La superbe maison coloniale dans laquelle nous logeons, serait un rêve sous nos latitudes. Les murs de pierre sont lourds et solides, et d'imposants madriers soutiennent un plafond en poutres de bois sombre. Au sol, de jolies dalles de pierres grises. Au milieu du vaste séjour, un escalier magnifique, avec ses premières marches en pierre, usées, et sa large volée en bois massif. Jouxtant le séjour, séparé simplement par deux imposants piliers blancs, un patio intérieur dans lequel s'étalent les larges feuilles d'un monde sublimement végétal. Dans tous les recoins, d'innombrables meubles en bois : des tables par dizaines, des buffets, des bancs, des armoires, des lustres, d'anciennes roues, des outils d'une autre époque, des sculptures. Mais aussi des malles, une vieille caisse enregistreuse, des poteries, et suspendues directement sur les murs granitiques, des peintures d'époque, portraits de famille, représentations religieuses, ou paysages régionaux. Sur les tables, à notre disposition, magasines, livres, jeux de dame, d'échec, ... Le lendemain, c'est le déluge tropical. Les rivières dégoulinent sur le gros pavé de ces rues historiques. Des trombes d'eau tombent à trois mètres de nous dans le patio, éclaboussant le sol du séjour. L'atmosphère est lourde, pesante, cent pour cent humide. Jusque dix sept heures, nous lisons, écrivons, jouons.
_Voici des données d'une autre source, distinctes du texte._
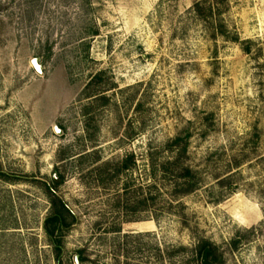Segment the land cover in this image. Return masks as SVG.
<instances>
[{
	"label": "rangeland",
	"instance_id": "obj_1",
	"mask_svg": "<svg viewBox=\"0 0 264 264\" xmlns=\"http://www.w3.org/2000/svg\"><path fill=\"white\" fill-rule=\"evenodd\" d=\"M197 1L0 0V264H185L200 239L264 264V0H229L215 38ZM187 136L180 196L152 163Z\"/></svg>",
	"mask_w": 264,
	"mask_h": 264
},
{
	"label": "trees",
	"instance_id": "obj_2",
	"mask_svg": "<svg viewBox=\"0 0 264 264\" xmlns=\"http://www.w3.org/2000/svg\"><path fill=\"white\" fill-rule=\"evenodd\" d=\"M228 3L229 0L197 1L191 8L190 13H192V15L202 23L205 30L211 33V36L215 38L218 34L217 32H219L217 28L215 29V26L219 24V27H225L224 23L221 22V17L225 12ZM221 34L225 36L226 33L225 31H221ZM235 40H237V38ZM101 75L102 73L97 74L94 79L99 78ZM103 94V92L99 93L95 96L96 98L94 100H107V97ZM188 140V136L186 138L178 137L171 143L169 148L171 152L175 151V157L172 160L160 164L152 163V176L157 179V176L161 175L163 179L174 181V190L176 194L180 196L190 195L196 192L200 187L198 173L185 164L188 154ZM108 164L109 163H106L105 166H108ZM135 164L136 159L134 155L127 157L120 167L116 168L114 176L118 177L122 173L128 172ZM156 184L155 180L151 187H155ZM53 208L54 209L45 221L44 229L46 234L52 240V243L55 244V233L58 231H66L70 228L71 223H69L70 211L63 200L56 198V200L53 201ZM115 230L116 229H112L113 233L118 232ZM233 245L236 247L237 242L233 243ZM180 250L190 252L191 254L185 264H224L225 254L206 239L198 240L190 251L185 247H181ZM168 251L166 252L168 258L175 257L177 252ZM159 253L161 254L160 249ZM86 260V257L81 255L80 262L84 263Z\"/></svg>",
	"mask_w": 264,
	"mask_h": 264
},
{
	"label": "water",
	"instance_id": "obj_3",
	"mask_svg": "<svg viewBox=\"0 0 264 264\" xmlns=\"http://www.w3.org/2000/svg\"><path fill=\"white\" fill-rule=\"evenodd\" d=\"M32 65L39 75H43V66L41 65V59L40 58L34 59L32 61ZM57 132L60 134L58 129H57ZM76 262L79 264V257H77Z\"/></svg>",
	"mask_w": 264,
	"mask_h": 264
},
{
	"label": "bare ground",
	"instance_id": "obj_4",
	"mask_svg": "<svg viewBox=\"0 0 264 264\" xmlns=\"http://www.w3.org/2000/svg\"><path fill=\"white\" fill-rule=\"evenodd\" d=\"M243 222H246L244 219L242 220Z\"/></svg>",
	"mask_w": 264,
	"mask_h": 264
}]
</instances>
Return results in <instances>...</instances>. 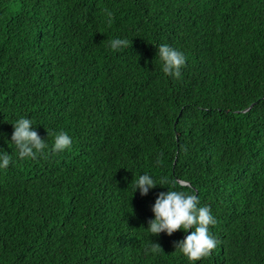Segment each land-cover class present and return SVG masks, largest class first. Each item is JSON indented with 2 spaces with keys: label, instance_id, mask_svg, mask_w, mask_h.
<instances>
[{
  "label": "trees",
  "instance_id": "trees-1",
  "mask_svg": "<svg viewBox=\"0 0 264 264\" xmlns=\"http://www.w3.org/2000/svg\"><path fill=\"white\" fill-rule=\"evenodd\" d=\"M21 117L49 144L35 159L5 143ZM0 149V264H188L187 233L145 231L185 181L217 221L195 264H264V0H0ZM143 173L168 183L132 196Z\"/></svg>",
  "mask_w": 264,
  "mask_h": 264
},
{
  "label": "clouds",
  "instance_id": "clouds-1",
  "mask_svg": "<svg viewBox=\"0 0 264 264\" xmlns=\"http://www.w3.org/2000/svg\"><path fill=\"white\" fill-rule=\"evenodd\" d=\"M108 16V23L112 22V13L105 10ZM127 37H115L109 42L112 51L126 49L131 45ZM155 56L158 58L162 73L167 77L180 78L181 69L186 64L185 54L164 43L156 48ZM13 131L10 142L15 149V154L19 159H35L38 155L45 154L49 150L47 139H42L33 121L29 118L21 117L12 123ZM52 136L50 151L64 152L72 145V137L65 131L47 132V137ZM13 160V154L0 149V170L9 167ZM168 183L166 180H157L148 173L140 174L135 180L132 179V196L137 191L141 197L146 196L150 190L158 185ZM166 191L158 193L151 206L152 218L147 221L146 232L152 236H159L163 233L171 236L180 231L187 233L182 240L174 242L175 251H178L188 264H195L201 258L206 257L217 245V240L210 232V226L216 224V219L210 207L201 205L198 194L187 187V181L182 185H172L165 188ZM191 230V231H189ZM151 251H161L160 247L151 243Z\"/></svg>",
  "mask_w": 264,
  "mask_h": 264
},
{
  "label": "water",
  "instance_id": "water-1",
  "mask_svg": "<svg viewBox=\"0 0 264 264\" xmlns=\"http://www.w3.org/2000/svg\"><path fill=\"white\" fill-rule=\"evenodd\" d=\"M182 183V182H181Z\"/></svg>",
  "mask_w": 264,
  "mask_h": 264
}]
</instances>
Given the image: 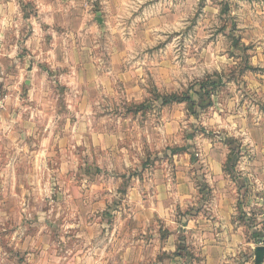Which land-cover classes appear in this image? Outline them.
Segmentation results:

Trois parties de "petites souris", et deux parties de "bêtes à cornes". Martine souhaitait jouer aux dames, mais nous avions quelque peine à confirmer le caractère officiel de certaines règles telles que le "souffler n'est pas jouer" ou le droit pour un joueur d'exécuter un second coup après une prise de pion. Nous avons donc renoncé.

Vers 17 heures, nous sortons enfin de cette très agréable demeure. Sur les gros pavés, tout à coup, mes pieds se mettent à mousser. Une mousse blanche comme l'écume apparaît entre mes orteils et sous le talon, puis s'envole en grosses bulles multicolores sous le regard allumé des cariocas en vacances.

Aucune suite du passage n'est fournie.